Ella lo miró un momento, absolutamente desconcertada. —¿No te parece obvio? Diriges una compañía que se especializa en seguridad personal. Vengo aquí porque, obviamente, necesito seguridad.
Otra carcajada brotó de él, pero esta vez, no puso caliente su interior. —No estoy seguro de si se entiende el tipo de seguridad que ofrecemos.
Enojándose, levantó la barbilla. —Estoy segura de que sí.
Pedro negó con la cabeza lentamente. —Ofrecemos seguridad a las personas que se encuentran bajo una amenaza real, Paula. Los que han recibido amenazas de muerte o han tenido atentados contra su vida, intentos hechos por gente muy seria y muy letal.
—¿Cómo sabes que no han hecho intentos o que no he recibido amenazas de muerte? —preguntó ella, aferrándose a su temperamento con un hilo fino—. Has estado muy ocupado comiéndome con los ojos y haciendo insinuaciones sexuales.
—¿Devuelta a tus pechos?
La base de su cuello estaba empezando a hormiguear. —Oh, Dios mío.

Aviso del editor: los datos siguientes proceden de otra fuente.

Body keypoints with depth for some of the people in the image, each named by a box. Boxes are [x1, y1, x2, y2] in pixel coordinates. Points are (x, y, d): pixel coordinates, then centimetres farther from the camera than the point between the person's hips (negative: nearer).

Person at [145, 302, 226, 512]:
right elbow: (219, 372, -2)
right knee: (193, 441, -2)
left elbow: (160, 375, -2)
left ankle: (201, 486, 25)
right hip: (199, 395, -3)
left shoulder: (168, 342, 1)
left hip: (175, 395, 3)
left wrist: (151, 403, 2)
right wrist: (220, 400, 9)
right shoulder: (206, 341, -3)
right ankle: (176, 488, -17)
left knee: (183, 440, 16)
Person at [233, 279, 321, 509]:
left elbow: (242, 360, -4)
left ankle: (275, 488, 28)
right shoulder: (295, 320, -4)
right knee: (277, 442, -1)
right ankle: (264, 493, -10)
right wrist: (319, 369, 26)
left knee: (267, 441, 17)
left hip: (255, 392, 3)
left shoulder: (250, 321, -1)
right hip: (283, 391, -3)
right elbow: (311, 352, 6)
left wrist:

—Tú los sacaste a colocación. Las dos veces. No yo. —Una sonrisa rápida cruzó su rostro—. Y si tu vida hubiera estado en peligro, no estarías aquí mostrándome cartas. Y ya que estoy seguro de que tienes una lista tan larga como mi brazo, formada por personas que has cabreado, dudo que alguno de ellos sea una amenaza grave.
Sus ojos se estrecharon. —¿Cómo sabes eso?
—Oh, no lo sé. ¿Tal vez sea porque chantajeaste a la novia de mi hermano y casi lo volviste loco?
Un poco de calor alcanzó su punto máximo en sus mejillas.
—Lo que sea. Míralos ahora. Se van a casar. Deberían darme las gracias.
Pedro le lanzó una mirada seca. —¿A cuántas otras personas has ayudado así?
Quería fingir inocencia ante la pregunta, pero ella lo sabía. Al igual Pedro. Sus acusaciones la hicieron sentir incómoda en formas que probablemente ni siquiera podía imaginar. —Mira, necesito contratar a alguien que pueda ser discreto y…
—No puedo —interrumpió él.
—¿Qué? —Sorpresa la traspasó—. No ¿Por qué?
Las pestañas de Pedro bajaron, protegiendo sus ojos. —Hay varias razones, pero sobre todo, hay una regla que todos mis empleados manejan, al igual que yo.
—¿Cuál es?
—Bajo ninguna circunstancia tener algo con cualquiera de mis empleados, o tomar un trabajo que tenga un conflicto de intereses.
Confundida, sostuvo la carpeta más cerca de su pecho. —¿Tu hermano es un conflicto de intereses?
Negó con la cabeza, y un momento pasó antes de que respondiera. — No. No protegemos a nadie con quien queramos follar.